_Obiettivo 1:_ Trasforma in un elenco puntato il paragrafo del testo sull'assedio di Sarajevo che inizia con «Il quartiere di Grbavica», mantenendone i fatti principali.
_Obiettivo 2:_ Restituisci senza alcuna modifica il brano del testo sull'assedio di Sarajevo da "Il quartiere di" a "dati alle fiamme.".
═══ Estratto del documento ═══
Il quartiere di Grbavica, a maggioranza serba era la punta più avanzata del fronte all’interno di Sarajevo, dove solamente i pochi metri del fiume Milijacka dividevano le linee. Vi fu tentato più e più volte lo sfondamento definitivo, sempre respinto. Qui l’assedio iniziò ed ebbe termine. Il quartiere fu riconsegnato alla città solamente nel marzo 1996 quando nei giorni appena precedenti venne abbandonato in massa dai serbi e presidiato dai soldati italiani. Ma prima dello sgombero gli appartamenti furono completamente ripuliti estirpando anche i fili elettrici ed i sanitari. Infine, vennero dati alle fiamme.
Via Topal Osman Paše. Ingresso dal Bulevard. La facciata sud del palazzo di destra (Loris) è crivellata di proiettili e totalmente distrutta. In fondo oltre lo stadio dello Željezničar vi sono le colline del quartiere di Vraca,da dove le artiglierie di Mladić martellavano la città. Topal Osman Pascià fu Governatore della Bosnia nel XIX secolo. Costruì strade, scuole ed ospedali e permise a Cattolici ed Ortodossi di edificare liberamente i propri luoghi di culto
A lato del marciapiede la striscia di cartene raccomanda di non procedere oltre. Nonostante la bonifica sia stata prontamente iniziata, il flagello delle mine inesplose a distanza di anni si presenta ancora come un grave problema. Più nelle campagne che nei centri urbani. Convenzioni internazionali obbligherebbero a mappare ogni campo minato e la posizione degli ordigni, per procedere poi, una volta terminate le ostilità ad un immediato sminamento.
═══ Righe del dataset ═══
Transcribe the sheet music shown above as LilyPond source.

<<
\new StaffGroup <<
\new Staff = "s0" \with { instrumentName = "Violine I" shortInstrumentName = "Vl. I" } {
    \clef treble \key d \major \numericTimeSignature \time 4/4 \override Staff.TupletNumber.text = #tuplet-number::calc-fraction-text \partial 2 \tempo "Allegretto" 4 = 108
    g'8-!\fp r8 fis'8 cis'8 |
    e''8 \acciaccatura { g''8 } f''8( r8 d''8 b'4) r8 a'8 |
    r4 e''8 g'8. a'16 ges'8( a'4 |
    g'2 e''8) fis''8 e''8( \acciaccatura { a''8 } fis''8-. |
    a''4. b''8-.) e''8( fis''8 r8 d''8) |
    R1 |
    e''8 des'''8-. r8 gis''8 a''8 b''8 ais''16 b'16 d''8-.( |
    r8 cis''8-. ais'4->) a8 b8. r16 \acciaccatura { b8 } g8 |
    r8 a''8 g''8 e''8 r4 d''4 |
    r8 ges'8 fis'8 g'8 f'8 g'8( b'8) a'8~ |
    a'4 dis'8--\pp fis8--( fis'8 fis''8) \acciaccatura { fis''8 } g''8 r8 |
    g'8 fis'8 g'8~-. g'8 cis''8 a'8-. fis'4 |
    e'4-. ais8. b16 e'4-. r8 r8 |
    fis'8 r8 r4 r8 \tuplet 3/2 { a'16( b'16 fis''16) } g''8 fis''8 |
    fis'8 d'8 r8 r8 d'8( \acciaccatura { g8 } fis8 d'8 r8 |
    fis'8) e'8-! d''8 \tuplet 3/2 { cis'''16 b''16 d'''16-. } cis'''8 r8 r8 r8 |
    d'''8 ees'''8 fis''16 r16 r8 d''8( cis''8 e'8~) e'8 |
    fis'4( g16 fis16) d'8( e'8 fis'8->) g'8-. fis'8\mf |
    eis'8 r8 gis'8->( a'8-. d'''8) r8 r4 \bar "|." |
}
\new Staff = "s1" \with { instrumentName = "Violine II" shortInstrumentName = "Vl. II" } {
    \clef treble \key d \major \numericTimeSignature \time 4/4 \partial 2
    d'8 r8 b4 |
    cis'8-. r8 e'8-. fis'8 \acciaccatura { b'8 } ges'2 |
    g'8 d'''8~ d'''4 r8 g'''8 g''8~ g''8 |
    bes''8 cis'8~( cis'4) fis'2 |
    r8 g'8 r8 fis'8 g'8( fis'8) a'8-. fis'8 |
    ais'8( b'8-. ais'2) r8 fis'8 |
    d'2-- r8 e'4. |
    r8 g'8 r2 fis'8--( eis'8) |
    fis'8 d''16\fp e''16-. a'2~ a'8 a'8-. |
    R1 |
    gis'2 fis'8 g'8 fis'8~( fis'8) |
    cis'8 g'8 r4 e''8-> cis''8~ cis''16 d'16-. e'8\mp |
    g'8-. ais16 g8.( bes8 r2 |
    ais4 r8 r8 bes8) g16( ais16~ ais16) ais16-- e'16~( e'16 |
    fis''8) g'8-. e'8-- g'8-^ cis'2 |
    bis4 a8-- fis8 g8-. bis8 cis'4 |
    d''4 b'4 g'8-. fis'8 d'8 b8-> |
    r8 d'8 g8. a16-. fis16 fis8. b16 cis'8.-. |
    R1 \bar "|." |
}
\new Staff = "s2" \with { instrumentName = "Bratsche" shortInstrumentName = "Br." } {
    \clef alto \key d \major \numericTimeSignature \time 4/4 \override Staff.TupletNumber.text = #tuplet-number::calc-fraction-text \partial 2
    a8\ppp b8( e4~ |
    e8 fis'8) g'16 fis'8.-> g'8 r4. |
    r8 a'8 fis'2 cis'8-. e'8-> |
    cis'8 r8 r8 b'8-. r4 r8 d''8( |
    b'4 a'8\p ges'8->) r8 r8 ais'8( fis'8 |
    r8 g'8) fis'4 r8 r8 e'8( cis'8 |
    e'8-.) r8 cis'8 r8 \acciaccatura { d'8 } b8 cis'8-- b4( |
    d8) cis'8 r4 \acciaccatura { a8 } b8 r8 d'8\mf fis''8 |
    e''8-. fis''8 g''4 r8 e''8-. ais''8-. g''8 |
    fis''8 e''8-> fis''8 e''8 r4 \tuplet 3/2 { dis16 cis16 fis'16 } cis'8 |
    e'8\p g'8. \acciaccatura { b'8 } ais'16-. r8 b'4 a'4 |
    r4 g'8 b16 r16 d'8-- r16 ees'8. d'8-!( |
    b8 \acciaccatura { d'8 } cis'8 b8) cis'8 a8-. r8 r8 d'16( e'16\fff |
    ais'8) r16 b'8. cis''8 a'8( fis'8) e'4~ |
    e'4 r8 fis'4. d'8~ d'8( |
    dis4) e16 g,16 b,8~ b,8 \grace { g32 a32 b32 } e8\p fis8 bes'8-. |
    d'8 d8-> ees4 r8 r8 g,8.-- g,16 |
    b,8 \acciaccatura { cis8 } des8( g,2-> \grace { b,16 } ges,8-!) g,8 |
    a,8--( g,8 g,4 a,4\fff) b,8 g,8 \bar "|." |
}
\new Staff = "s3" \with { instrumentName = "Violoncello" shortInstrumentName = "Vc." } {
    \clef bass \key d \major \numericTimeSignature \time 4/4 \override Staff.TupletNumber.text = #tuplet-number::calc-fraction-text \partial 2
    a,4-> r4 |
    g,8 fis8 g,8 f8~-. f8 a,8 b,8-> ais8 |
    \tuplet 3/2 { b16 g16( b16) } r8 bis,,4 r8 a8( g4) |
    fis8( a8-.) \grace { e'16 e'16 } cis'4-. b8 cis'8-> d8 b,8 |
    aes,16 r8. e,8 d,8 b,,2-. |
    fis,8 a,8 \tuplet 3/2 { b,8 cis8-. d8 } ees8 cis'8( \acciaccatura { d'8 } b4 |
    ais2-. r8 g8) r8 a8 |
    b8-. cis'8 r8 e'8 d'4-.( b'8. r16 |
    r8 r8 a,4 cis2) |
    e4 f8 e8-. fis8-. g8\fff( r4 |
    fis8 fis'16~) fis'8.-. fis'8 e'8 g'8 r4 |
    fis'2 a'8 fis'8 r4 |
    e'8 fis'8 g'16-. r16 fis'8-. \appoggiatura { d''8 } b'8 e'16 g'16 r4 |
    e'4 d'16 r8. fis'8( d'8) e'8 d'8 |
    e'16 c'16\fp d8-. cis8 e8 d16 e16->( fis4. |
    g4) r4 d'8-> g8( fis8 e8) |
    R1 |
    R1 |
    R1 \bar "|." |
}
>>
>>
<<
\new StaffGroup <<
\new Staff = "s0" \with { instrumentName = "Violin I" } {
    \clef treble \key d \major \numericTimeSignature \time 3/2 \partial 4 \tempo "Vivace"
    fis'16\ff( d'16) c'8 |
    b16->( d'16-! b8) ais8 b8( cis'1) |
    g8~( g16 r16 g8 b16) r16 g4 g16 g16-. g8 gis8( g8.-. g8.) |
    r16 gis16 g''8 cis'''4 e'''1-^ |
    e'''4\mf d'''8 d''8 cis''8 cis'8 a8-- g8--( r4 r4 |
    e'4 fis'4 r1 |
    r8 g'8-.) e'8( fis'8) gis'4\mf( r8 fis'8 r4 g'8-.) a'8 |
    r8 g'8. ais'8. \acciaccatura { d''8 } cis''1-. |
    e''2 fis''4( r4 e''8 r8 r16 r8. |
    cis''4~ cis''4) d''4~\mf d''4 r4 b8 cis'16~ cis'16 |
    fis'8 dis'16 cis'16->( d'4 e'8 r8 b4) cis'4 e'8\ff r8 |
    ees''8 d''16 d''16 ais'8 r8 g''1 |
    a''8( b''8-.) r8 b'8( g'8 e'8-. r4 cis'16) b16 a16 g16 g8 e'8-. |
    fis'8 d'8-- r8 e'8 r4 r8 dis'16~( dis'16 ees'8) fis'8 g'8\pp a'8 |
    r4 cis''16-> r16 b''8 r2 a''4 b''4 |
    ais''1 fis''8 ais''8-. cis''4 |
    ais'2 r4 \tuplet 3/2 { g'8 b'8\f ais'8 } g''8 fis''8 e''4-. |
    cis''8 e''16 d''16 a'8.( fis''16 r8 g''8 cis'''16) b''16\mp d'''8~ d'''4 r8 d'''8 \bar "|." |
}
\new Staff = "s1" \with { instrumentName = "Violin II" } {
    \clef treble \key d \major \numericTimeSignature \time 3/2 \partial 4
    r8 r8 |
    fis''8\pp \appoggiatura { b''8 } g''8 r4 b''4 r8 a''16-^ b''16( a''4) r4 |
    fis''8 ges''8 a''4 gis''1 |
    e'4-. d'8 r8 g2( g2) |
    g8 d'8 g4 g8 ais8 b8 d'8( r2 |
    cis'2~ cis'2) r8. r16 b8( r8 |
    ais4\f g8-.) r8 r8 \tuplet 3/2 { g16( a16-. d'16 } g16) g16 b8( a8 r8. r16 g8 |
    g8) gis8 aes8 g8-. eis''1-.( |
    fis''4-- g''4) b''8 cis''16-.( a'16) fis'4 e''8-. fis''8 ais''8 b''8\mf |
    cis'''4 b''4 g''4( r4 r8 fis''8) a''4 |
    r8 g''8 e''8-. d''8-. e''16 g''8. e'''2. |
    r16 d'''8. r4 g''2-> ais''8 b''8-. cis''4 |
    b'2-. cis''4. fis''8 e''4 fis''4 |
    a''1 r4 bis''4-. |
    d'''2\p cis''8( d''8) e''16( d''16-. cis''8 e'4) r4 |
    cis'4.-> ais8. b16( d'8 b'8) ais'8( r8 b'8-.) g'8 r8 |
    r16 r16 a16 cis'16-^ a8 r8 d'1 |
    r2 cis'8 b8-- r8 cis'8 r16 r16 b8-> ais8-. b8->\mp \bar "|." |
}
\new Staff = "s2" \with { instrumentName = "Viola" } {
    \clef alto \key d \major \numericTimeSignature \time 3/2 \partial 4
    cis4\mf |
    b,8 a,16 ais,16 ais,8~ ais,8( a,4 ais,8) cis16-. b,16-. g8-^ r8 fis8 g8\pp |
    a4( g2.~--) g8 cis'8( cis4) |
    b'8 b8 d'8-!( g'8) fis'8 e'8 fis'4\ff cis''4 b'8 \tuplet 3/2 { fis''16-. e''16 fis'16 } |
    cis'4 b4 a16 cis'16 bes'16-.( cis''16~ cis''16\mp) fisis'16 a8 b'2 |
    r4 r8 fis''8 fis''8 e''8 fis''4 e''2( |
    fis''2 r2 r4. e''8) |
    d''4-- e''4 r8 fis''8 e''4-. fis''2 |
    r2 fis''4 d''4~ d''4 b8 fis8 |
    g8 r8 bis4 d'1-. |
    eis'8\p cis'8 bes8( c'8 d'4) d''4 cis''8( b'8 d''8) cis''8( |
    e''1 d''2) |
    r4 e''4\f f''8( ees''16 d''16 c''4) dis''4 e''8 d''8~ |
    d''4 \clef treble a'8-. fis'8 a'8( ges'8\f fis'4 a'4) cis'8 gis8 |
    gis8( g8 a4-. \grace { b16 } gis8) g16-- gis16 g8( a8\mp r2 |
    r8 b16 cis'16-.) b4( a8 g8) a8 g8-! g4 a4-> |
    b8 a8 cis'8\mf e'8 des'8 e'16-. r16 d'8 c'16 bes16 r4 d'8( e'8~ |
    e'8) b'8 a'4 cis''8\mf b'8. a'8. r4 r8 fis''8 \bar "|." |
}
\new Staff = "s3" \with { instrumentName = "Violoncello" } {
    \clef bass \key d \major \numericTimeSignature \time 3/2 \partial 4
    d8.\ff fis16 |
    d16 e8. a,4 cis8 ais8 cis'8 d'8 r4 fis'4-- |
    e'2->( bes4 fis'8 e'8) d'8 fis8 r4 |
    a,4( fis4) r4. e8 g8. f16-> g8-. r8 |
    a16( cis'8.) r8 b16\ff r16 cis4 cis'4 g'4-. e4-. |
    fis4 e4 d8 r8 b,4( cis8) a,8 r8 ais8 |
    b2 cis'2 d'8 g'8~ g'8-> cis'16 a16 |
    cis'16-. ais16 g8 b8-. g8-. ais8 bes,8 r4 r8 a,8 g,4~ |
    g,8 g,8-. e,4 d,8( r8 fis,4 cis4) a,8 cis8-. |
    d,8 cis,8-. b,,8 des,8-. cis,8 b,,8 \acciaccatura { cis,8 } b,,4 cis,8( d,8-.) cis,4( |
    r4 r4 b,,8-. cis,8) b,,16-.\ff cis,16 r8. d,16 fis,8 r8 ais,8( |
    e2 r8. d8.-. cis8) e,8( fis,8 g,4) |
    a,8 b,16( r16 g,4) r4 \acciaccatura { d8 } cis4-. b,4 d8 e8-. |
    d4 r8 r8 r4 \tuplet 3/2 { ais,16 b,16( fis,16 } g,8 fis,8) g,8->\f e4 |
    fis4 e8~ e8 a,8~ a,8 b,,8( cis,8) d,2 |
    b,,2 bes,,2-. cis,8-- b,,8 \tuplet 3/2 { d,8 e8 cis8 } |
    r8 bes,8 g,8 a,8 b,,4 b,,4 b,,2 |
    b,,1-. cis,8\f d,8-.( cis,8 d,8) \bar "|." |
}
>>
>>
═══
_Risposta 1:_
- Grbavica, quartiere a maggioranza serba, era la punta più avanzata del fronte dentro Sarajevo; a separare le linee c'erano solo pochi metri di fiume, la Milijacka.
- Vi si tentò più volte lo sfondamento definitivo, sempre respinto.
- Lì l'assedio cominciò e lì terminò.
- Il quartiere tornò alla città solo nel marzo 1996, dopo che nei giorni precedenti i serbi lo abbandonarono in massa e i soldati italiani lo presidiarono.
- Prima dello sgombero gli appartamenti furono svuotati del tutto, perfino dei fili elettrici e dei sanitari, e infine incendiati.

_Risposta 2:_
Il quartiere di Grbavica, a maggioranza serba era la punta più avanzata del fronte all’interno di Sarajevo, dove solamente i pochi metri del fiume Milijacka dividevano le linee. Vi fu tentato più e più volte lo sfondamento definitivo, sempre respinto. Qui l’assedio iniziò ed ebbe termine. Il quartiere fu riconsegnato alla città solamente nel marzo 1996 quando nei giorni appena precedenti venne abbandonato in massa dai serbi e presidiato dai soldati italiani. Ma prima dello sgombero gli appartamenti furono completamente ripuliti estirpando anche i fili elettrici ed i sanitari. Infine, vennero dati alle fiamme.